Assignment 1>
In the sheet pan dinner recipe, rewrite the passage from "For this Roasted" up to and including "veggies can be!", replacing "brussels sprouts" with "green beans".

- - -

For this Roasted Chicken and Vegetables Sheet Pan Dinner, tender chicken thighs are baked atop a bed of carrots, small potatoes, red onion, apples, brussels sprouts, garlic, and herbs for a delectable one pan meal in under an hour.
This easy and healthy chicken sheet pan dinner is perfect for a hearty weeknight meal and the leftovers are great for on-the-go! A simple meal with real ingredients to remind us how tasty roasted veggies can be!
Ingredients for Chicken Thigh Sheet Pan Dinner
Here’s what you’ll need to make sheet pan chicken thighs:
- Chicken: I used skin-on, bone-in chicken thighs
- Veggies: carrots, multi-colored small potatoes, red onion, brussels sprouts, garlic
- Fruit: apples
- Herbs: fresh rosemary, thyme, and sage
- Olive Oil
- Butter
- Salt and pepper to taste
How to Make Roasted Chicken and Vegetables
- Preheat oven to 425 F.

- - -

Assignment 2>
Turn the text lines of all the rows below into a JSON list of strings, one string per line, skipping blank lines. Leave the pictures out.

- - -

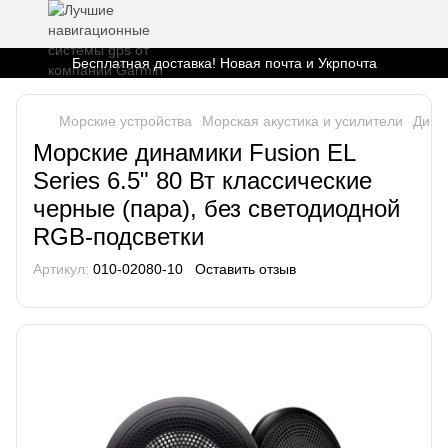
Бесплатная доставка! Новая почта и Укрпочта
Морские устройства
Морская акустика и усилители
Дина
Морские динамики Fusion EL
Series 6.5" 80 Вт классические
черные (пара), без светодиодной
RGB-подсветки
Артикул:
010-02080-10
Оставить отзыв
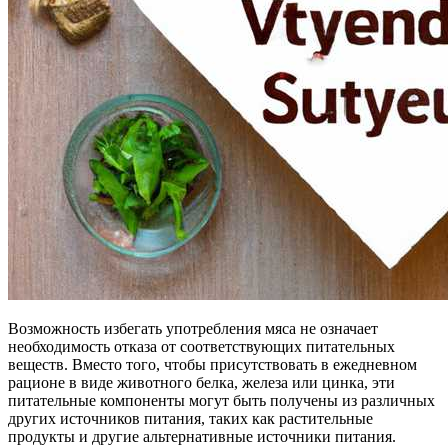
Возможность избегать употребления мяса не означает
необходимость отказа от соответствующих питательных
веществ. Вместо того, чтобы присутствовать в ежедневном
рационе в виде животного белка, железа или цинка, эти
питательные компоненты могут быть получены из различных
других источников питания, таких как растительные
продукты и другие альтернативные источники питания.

- - -

Exercise answer 1>
For this Roasted Chicken and Vegetables Sheet Pan Dinner, tender chicken thighs are baked atop a bed of carrots, small potatoes, red onion, apples, green beans, garlic, and herbs for a delectable one pan meal in under an hour.
This easy and healthy chicken sheet pan dinner is perfect for a hearty weeknight meal and the leftovers are great for on-the-go! A simple meal with real ingredients to remind us how tasty roasted veggies can be!

Exercise answer 2>
[
  "Бесплатная доставка! Новая почта и Укрпочта",
  "Морские устройства",
  "Морская акустика и усилители",
  "Дина",
  "Морские динамики Fusion EL",
  "Series 6.5\" 80 Вт классические",
  "черные (пара), без светодиодной",
  "RGB-подсветки",
  "Артикул:",
  "010-02080-10",
  "Оставить отзыв",
  "Возможность избегать употребления мяса не означает",
  "необходимость отказа от соответствующих питательных",
  "веществ. Вместо того, чтобы присутствовать в ежедневном",
  "рационе в виде животного белка, железа или цинка, эти",
  "питательные компоненты могут быть получены из различных",
  "других источников питания, таких как растительные",
  "продукты и другие альтернативные источники питания."
]